**What the task asks**
Reproduce every line of text in the material below, without alteration and in its original order, and leave out the pictures.
Material supplied section start
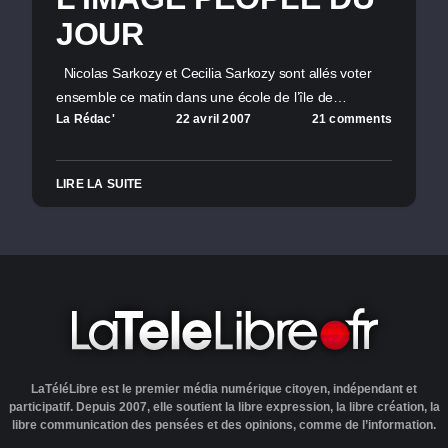
JOUR
Nicolas Sarkozy et Cecilia Sarkozy sont allés voter
ensemble ce matin dans une école de l’île de…
La Rédac'
22 avril 2007
21 comments
LIRE LA SUITE
LaTéléLibre est le premier média numérique citoyen, indépendant et
participatif. Depuis 2007, elle soutient la libre expression, la libre création, la
libre communication des pensées et des opinions, comme de l’information.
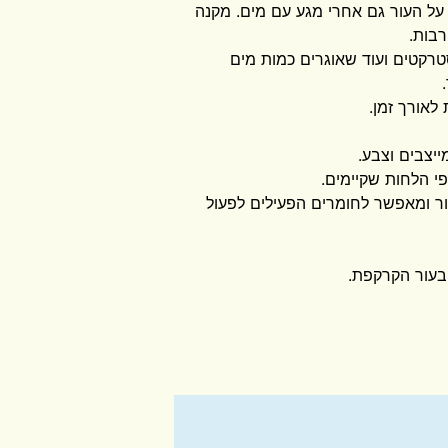
ל העור גם אחרי מגע עם מים. מקנה
בות.
טרקטים ועוד שאוגרים כמות מים
לאורך זמן.
ייצבים וצבע.
י הלחות שקיימים.
ר ומאפשר לחומרים הפעילים לפעול
בעור הקרקפת.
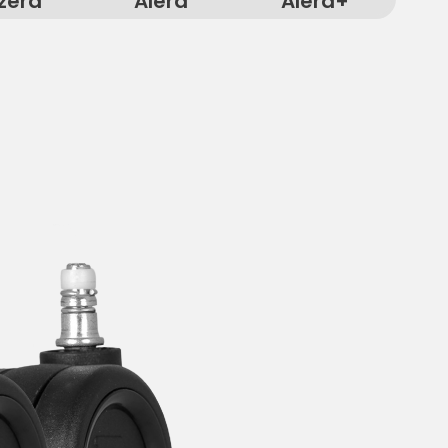
zera
Alera
Alera+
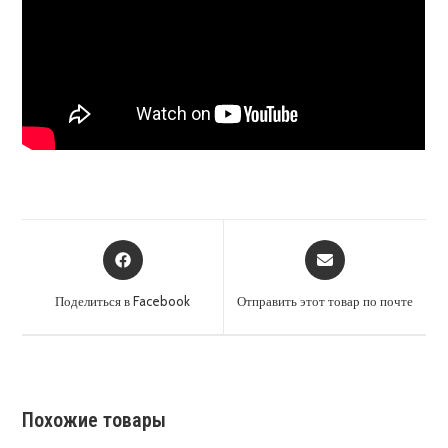
Открывается
Открывается
в
в
новом
новом
Поделиться в Facebook
Отправить этот товар по почте
окне
окне
Похожие товары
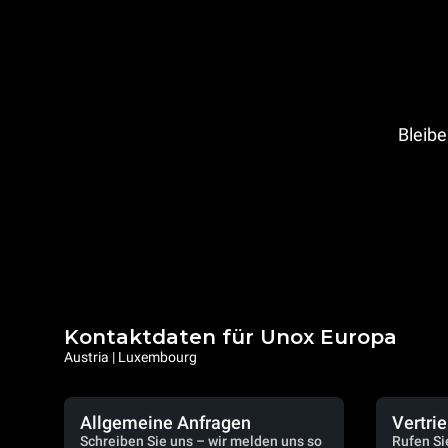
Bleibe
Kontaktdaten für Unox Europa
Austria | Luxembourg
Allgemeine Anfragen
Vertri
Schreiben Sie uns – wir melden uns so
Rufen Si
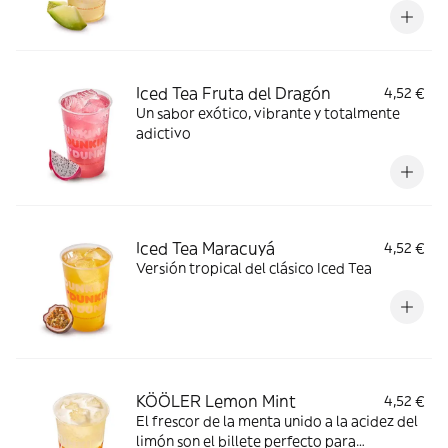
Iced Tea Fruta del Dragón
4,52 €
Un sabor exótico, vibrante y totalmente
adictivo
Iced Tea Maracuyá
4,52 €
Versión tropical del clásico Iced Tea
KÖÖLER Lemon Mint
4,52 €
El frescor de la menta unido a la acidez del
limón son el billete perfecto para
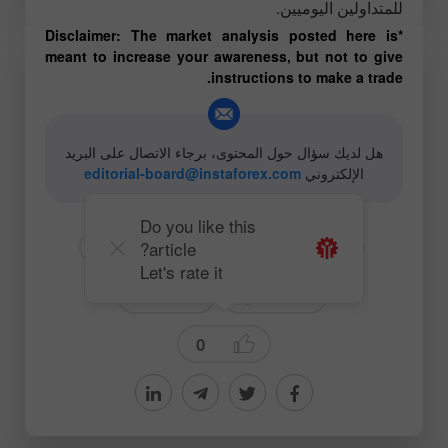
للمتداولين اليوميين.
*Disclaimer: The market analysis posted here is
meant to increase your awareness, but not to give
instructions to make a trade.
هل لديك سؤال حول المحتوى، برجاء الاتصال على البريد
الإلكتروني
editorial-board@instaforex.com
Do you like this
article?
# USDJPY
# JPY
# USD
Let's rate it
# للمبتدئين
Forecast
0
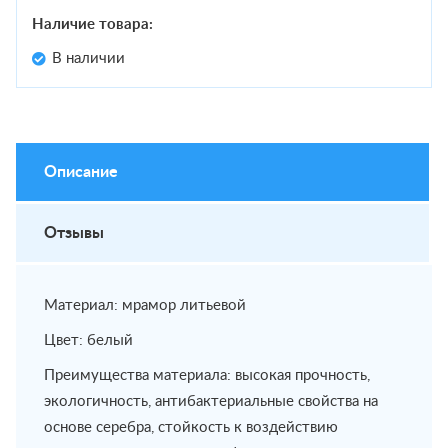
Наличие товара:
В наличии
Описание
Отзывы
Материал: мрамор литьевой
Цвет: белый
Преимущества материала: высокая прочность,
экологичность, антибактериальные свойства на
основе серебра, стойкость к воздействию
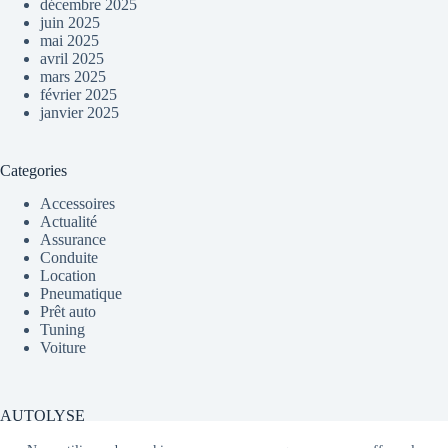
décembre 2025
juin 2025
mai 2025
avril 2025
mars 2025
février 2025
janvier 2025
Categories
Accessoires
Actualité
Assurance
Conduite
Location
Pneumatique
Prêt auto
Tuning
Voiture
AUTOLYSE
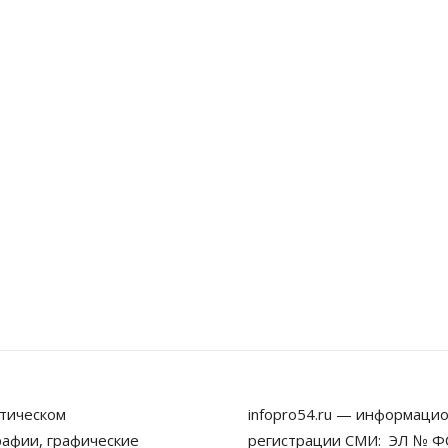
тическом
infopro54.ru — информацио
рафии, графические
регистрации СМИ: ЭЛ № ФС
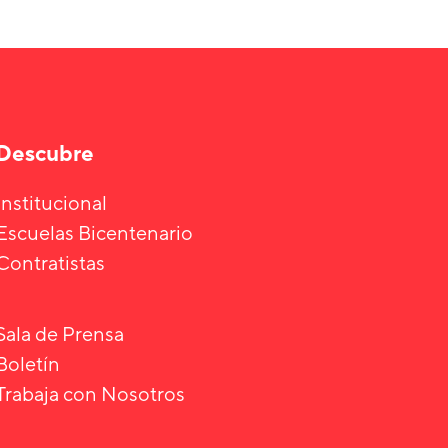
Descubre
Institucional
Escuelas Bicentenario
Contratistas
Sala de Prensa
Boletín
Trabaja con Nosotros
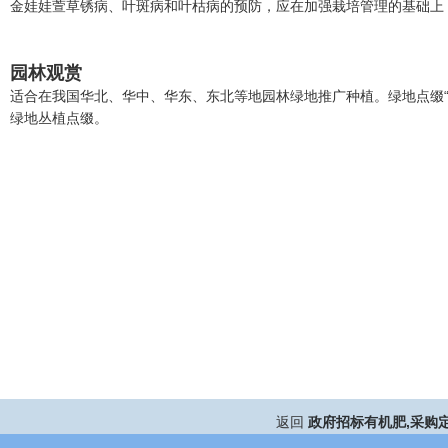
金娃娃萱草锈病、叶斑病和叶枯病的预防，应在加强栽培管理的基础上，
园林观赏
适合在我国华北、华中、华东、东北等地园林绿地推广种植。绿地点缀
绿地丛植点缀。
返回
政府招标有机肥,采购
Material supplied section end
**Answer for the task**
JOUR
Nicolas Sarkozy et Cecilia Sarkozy sont allés voter
ensemble ce matin dans une école de l’île de…
La Rédac'
22 avril 2007
21 comments
LIRE LA SUITE
LaTéléLibre est le premier média numérique citoyen, indépendant et
participatif. Depuis 2007, elle soutient la libre expression, la libre création, la
libre communication des pensées et des opinions, comme de l’information.
ל העור גם אחרי מגע עם מים. מקנה
בות.
טרקטים ועוד שאוגרים כמות מים
לאורך זמן.
ייצבים וצבע.
י הלחות שקיימים.
ר ומאפשר לחומרים הפעילים לפעול
בעור הקרקפת.
zera
Alera
Alera+
Открывается
Открывается
в
в
новом
новом
Поделиться в Facebook
Отправить этот товар по почте
окне
окне
Похожие товары
Bleibe
Kontaktdaten für Unox Europa
Austria | Luxembourg
Allgemeine Anfragen
Vertri
Schreiben Sie uns – wir melden uns so
Rufen Si
Iced Tea Fruta del Dragón
4,52 €
Un sabor exótico, vibrante y totalmente
adictivo
Iced Tea Maracuyá
4,52 €
Versión tropical del clásico Iced Tea
KÖÖLER Lemon Mint
4,52 €
El frescor de la menta unido a la acidez del
limón son el billete perfecto para
للمتداولين اليوميين.
*Disclaimer: The market analysis posted here is
meant to increase your awareness, but not to give
instructions to make a trade.
هل لديك سؤال حول المحتوى، برجاء الاتصال على البريد
الإلكتروني
editorial-board@instaforex.com
Do you like this
article?
# USDJPY
# JPY
# USD
Let's rate it
# للمبتدئين
Forecast
0
Наличие товара:
В наличии
Описание
Отзывы
Материал: мрамор литьевой
Цвет: белый
Преимущества материала: высокая прочность,
экологичность, антибактериальные свойства на
основе серебра, стойкость к воздействию
décembre 2025
juin 2025
mai 2025
avril 2025
mars 2025
février 2025
janvier 2025
Categories
Accessoires
Actualité
Assurance
Conduite
Location
Pneumatique
Prêt auto
Tuning
Voiture
AUTOLYSE
тическом
infopro54.ru — информацио
рафии, графические
регистрации СМИ: ЭЛ № ФС
Descubre
Institucional
Escuelas Bicentenario
Contratistas
Sala de Prensa
Boletín
Trabaja con Nosotros
金娃娃萱草锈病、叶斑病和叶枯病的预防，应在加强栽培管理的基础上，
园林观赏
适合在我国华北、华中、华东、东北等地园林绿地推广种植。绿地点缀
绿地丛植点缀。
返回
政府招标有机肥,采购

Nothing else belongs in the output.